The Defense Advanced Research Projects Agency (DARPA) isn’t known for thinking small, and DARPA has turned its attention (and budget) to a massive task: developing a set of software engines that can transcribe, translate, and summarize both text and speech without training or human intervention. The program, called the Global Autonomous Language Exploitation (GALE), attempts to address the lack of qualified linguists and analysts who know important languages like Mandarin and Arabic.
When bid solicitations went out last year, they told interested parties that DARPA wanted three separate modules built. The first handles the transcription of spoken languages into text. The second is a translation module that can convert foreign text into English, and the third is a “distillation” engine that can answer questions and summarize information provided by the other two modules.
This except, from a Wired news story today, is exciting for a number of reasons. Before we go into them however, this story also begs the question – don’t US government agencies ever talk to each other? I blogged earlier of an equally ambitious and related research project that is developing software that would let the government monitor negative opinions of the United States or its leaders in newspapers and other publications overseas.

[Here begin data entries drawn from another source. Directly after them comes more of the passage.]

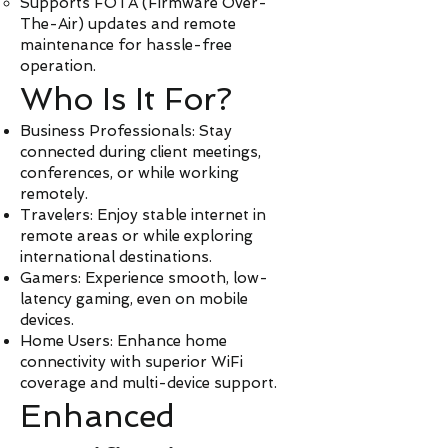
Supports FOTA (Firmware Over-
The-Air) updates and remote
maintenance for hassle-free
operation.
Who Is It For?
Business Professionals: Stay
connected during client meetings,
conferences, or while working
remotely.
Travelers: Enjoy stable internet in
remote areas or while exploring
international destinations.
Gamers: Experience smooth, low-
latency gaming, even on mobile
devices.
Home Users: Enhance home
connectivity with superior WiFi
coverage and multi-device support.
Enhanced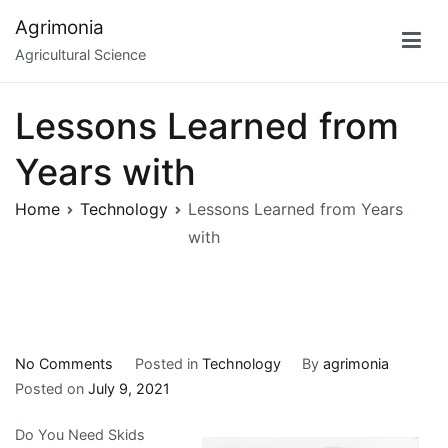
Skip
Agrimonia
to
Agricultural Science
content
Lessons Learned from
Years with
Home
Technology
Lessons Learned from Years
with
on
No Comments
Posted in
Technology
By
agrimonia
Lessons
Posted on
July 9, 2021
Learned
Do You Need Skids
from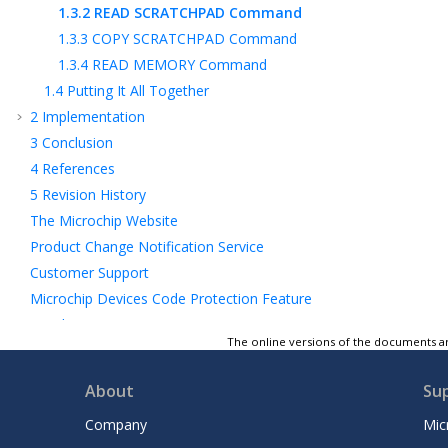
1.3.2
READ SCRATCHPAD Command
1.3.3
COPY SCRATCHPAD Command
1.3.4
READ MEMORY Command
1.4
Putting It All Together
2
Implementation
3
Conclusion
4
References
5
Revision History
The Microchip Website
Product Change Notification Service
Customer Support
Microchip Devices Code Protection Feature
Legal Notice
The online versions of the documents ar
Trademarks
Quality Management System
About
Su
Worldwide Sales and Service
Company
Mic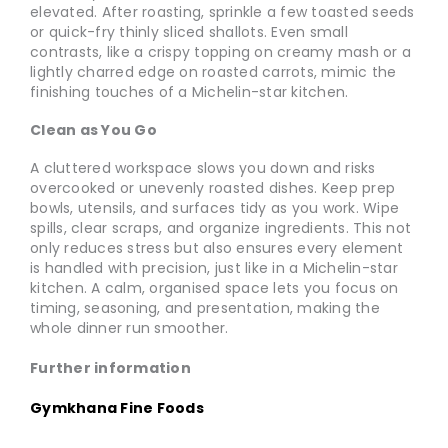
elevated. After roasting, sprinkle a few toasted seeds
or quick-fry thinly sliced shallots. Even small
contrasts, like a crispy topping on creamy mash or a
lightly charred edge on roasted carrots, mimic the
finishing touches of a Michelin-star kitchen.
Clean as You Go
A cluttered workspace slows you down and risks
overcooked or unevenly roasted dishes. Keep prep
bowls, utensils, and surfaces tidy as you work. Wipe
spills, clear scraps, and organize ingredients. This not
only reduces stress but also ensures every element
is handled with precision, just like in a Michelin-star
kitchen. A calm, organised space lets you focus on
timing, seasoning, and presentation, making the
whole dinner run smoother.
Further information
Gymkhana Fine Foods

Now if only Homeland Defense and DARPA collaborated instead of competed, we might actually have something half-decent instead millions of dollars being spent on overlapping research. And we are talking about millions of dollars – US$ 16 million spent on GALE in the first year alone, with the organisations that are part of it, at least at present, commanding research budgets that run into billions of dollars (such as IBM Corp.). As another news story on GALE points out:
GALE’s goal is to deliver, by 2010, software that can almost instantly translate Arabic and Mandarin Chinese with 90 to 95 percent accuracy.
DARPA’s project, in its sheer ambition, sets out to achieve a task that in civilian use, can revolutionise the manner in which information is translated into knowledge for, say, foreign / third party mediators involved in brokering a peace agreement in the middle east or in any region that communicates in a language they are not well versed in. In Strong Angel III, I saw an inkling of what’s possible today with existing technology to transcribe, in real time, Arabic TV broadcasts into English. If this were to be developed further, and GALE is a harbinger of very large scale information analysis systems to come, we may well be dealing with the emergence of expert systems that can be tailor made to deliver contextual on demand feedback for complex questions faced by peace negotiators at every stage in a peace process.
This is, of course, based on the assumption that this technology will eventually make it into civilian hands. It would be terribly wasteful if the billions of dollars spent on research is only limited to the development of embargoed tools.
In my earlier post, I explored the power and potential of a search mashup that combined Podzinger, Riya, Clusty and The Living Library. I should add GALE to the list.